Katie Apsey practices the Brazilian martial art of capoeira (photograph provided by Capoeira Vida)

You have performed and taught dance. What are your specialities and favorites?

Oh, I could go on for hours about this. I love whatever classes I can take. As a company dancer, I felt like contemporary dance challenged me the most intellectually. It really pushes the boundaries of expansive concepts like “movement,” “performance,” and “choreography.” Closer to my heart, though, are samba dance and the Brazilian martial art of capoeira, both of which feed my soul. Samba is physically demanding yet joyful and amazingly fun to perform. I love looking into the crowd from the stage and seeing hundreds of people smiling back or even dancing themselves because they can’t sit still. Conceiving of and making new costumes uses my creativity in a different way.

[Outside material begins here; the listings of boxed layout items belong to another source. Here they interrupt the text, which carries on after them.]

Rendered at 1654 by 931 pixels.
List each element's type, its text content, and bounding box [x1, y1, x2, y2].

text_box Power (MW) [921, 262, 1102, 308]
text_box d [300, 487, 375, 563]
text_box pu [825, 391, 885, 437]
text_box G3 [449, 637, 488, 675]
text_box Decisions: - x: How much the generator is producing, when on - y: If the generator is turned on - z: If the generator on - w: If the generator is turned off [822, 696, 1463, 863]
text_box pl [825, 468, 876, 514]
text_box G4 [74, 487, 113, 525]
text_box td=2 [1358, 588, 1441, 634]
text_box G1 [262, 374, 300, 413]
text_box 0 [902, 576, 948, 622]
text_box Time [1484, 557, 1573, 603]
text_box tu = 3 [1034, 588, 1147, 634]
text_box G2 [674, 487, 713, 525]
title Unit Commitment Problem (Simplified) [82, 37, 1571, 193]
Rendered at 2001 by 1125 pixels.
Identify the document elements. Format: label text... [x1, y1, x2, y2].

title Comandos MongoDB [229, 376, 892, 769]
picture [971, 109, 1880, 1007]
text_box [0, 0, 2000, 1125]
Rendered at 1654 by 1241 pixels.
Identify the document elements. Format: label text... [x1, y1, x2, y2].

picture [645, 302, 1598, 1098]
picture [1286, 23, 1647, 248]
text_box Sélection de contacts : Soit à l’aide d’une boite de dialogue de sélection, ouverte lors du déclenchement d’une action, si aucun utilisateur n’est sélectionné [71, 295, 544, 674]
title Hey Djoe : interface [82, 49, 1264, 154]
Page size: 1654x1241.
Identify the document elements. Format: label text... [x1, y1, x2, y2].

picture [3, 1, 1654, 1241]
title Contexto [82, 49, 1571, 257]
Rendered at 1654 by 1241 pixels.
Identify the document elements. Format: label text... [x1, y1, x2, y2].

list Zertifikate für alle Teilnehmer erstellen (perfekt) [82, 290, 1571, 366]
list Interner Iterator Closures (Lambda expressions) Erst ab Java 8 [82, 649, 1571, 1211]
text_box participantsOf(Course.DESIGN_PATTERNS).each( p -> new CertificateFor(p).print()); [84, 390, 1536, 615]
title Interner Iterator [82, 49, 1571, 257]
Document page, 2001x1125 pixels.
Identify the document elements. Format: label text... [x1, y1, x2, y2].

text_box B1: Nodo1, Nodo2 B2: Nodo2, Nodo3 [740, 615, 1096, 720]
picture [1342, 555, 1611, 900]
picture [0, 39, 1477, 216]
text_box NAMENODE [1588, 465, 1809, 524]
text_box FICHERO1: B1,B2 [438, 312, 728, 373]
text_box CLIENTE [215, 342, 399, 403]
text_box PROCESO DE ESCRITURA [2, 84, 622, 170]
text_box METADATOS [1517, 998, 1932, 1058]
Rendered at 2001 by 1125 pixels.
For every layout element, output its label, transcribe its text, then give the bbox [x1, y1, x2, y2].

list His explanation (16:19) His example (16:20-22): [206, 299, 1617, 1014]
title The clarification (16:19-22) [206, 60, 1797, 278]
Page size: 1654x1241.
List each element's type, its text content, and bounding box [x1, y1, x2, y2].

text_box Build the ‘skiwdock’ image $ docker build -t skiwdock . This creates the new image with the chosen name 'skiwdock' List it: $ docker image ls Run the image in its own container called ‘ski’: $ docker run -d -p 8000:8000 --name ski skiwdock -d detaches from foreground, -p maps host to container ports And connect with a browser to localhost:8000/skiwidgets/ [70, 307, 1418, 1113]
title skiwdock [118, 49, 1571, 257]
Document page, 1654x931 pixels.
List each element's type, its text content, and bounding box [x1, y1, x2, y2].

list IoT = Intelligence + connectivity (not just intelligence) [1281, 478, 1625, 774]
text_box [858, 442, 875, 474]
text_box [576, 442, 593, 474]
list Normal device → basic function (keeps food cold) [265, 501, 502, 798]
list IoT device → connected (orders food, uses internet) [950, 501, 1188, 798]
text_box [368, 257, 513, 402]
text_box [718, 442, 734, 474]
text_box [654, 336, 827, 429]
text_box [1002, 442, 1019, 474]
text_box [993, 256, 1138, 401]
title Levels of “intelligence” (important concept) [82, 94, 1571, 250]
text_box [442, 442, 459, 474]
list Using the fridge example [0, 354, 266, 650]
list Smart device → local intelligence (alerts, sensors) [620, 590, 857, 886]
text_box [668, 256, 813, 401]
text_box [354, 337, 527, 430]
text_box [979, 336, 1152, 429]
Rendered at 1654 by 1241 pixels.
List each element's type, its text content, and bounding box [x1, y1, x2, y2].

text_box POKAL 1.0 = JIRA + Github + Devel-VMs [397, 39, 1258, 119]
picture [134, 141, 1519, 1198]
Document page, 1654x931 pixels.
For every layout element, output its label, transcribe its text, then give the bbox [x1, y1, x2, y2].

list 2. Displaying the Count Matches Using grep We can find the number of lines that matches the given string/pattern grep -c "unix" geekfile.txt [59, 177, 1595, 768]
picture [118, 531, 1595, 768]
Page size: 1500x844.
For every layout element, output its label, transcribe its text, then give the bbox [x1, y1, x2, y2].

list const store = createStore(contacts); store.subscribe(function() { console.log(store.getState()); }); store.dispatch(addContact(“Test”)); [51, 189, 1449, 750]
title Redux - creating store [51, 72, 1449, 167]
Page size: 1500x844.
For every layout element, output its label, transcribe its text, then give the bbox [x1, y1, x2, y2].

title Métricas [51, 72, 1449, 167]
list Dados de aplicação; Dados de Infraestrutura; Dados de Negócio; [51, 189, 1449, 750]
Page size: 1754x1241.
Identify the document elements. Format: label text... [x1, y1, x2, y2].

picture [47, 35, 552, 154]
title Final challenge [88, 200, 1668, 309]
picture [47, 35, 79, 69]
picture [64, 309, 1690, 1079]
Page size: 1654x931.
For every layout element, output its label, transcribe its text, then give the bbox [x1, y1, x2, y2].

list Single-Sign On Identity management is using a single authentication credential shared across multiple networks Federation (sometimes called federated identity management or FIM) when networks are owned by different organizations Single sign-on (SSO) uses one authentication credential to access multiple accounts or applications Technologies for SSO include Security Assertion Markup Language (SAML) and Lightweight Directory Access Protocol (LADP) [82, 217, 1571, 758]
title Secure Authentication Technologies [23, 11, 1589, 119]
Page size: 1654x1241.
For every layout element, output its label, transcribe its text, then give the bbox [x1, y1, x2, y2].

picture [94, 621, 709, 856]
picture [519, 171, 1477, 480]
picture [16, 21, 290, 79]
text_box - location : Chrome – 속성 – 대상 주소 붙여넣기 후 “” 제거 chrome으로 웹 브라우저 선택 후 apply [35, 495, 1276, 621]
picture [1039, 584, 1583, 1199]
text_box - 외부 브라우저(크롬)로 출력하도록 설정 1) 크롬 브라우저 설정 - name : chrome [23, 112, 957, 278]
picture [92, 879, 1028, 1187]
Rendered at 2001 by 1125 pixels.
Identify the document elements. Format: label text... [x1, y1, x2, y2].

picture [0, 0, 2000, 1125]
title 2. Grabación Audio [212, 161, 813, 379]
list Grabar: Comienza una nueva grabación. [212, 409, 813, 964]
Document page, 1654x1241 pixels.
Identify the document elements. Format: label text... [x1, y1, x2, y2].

There are many types of samba—including carnival mas group/Rio-style samba, Bahian-style samba de roda, and Orisha dances associated with Candomblé—that speak to different needs, abilities, histories, lives, and energies. Dance is an art form that grows with a person over time and answers their needs in the moment. Capoeira is the same way. It is actually a martial art, not dance. It challenges both my body (I swear someday I will still be able to learn a back flip … in my thirties) as well as my mind (in the strategy of the game). Capoeira even challenges my musical abilities in having to learn all the songs and instruments while trying to sing in tune!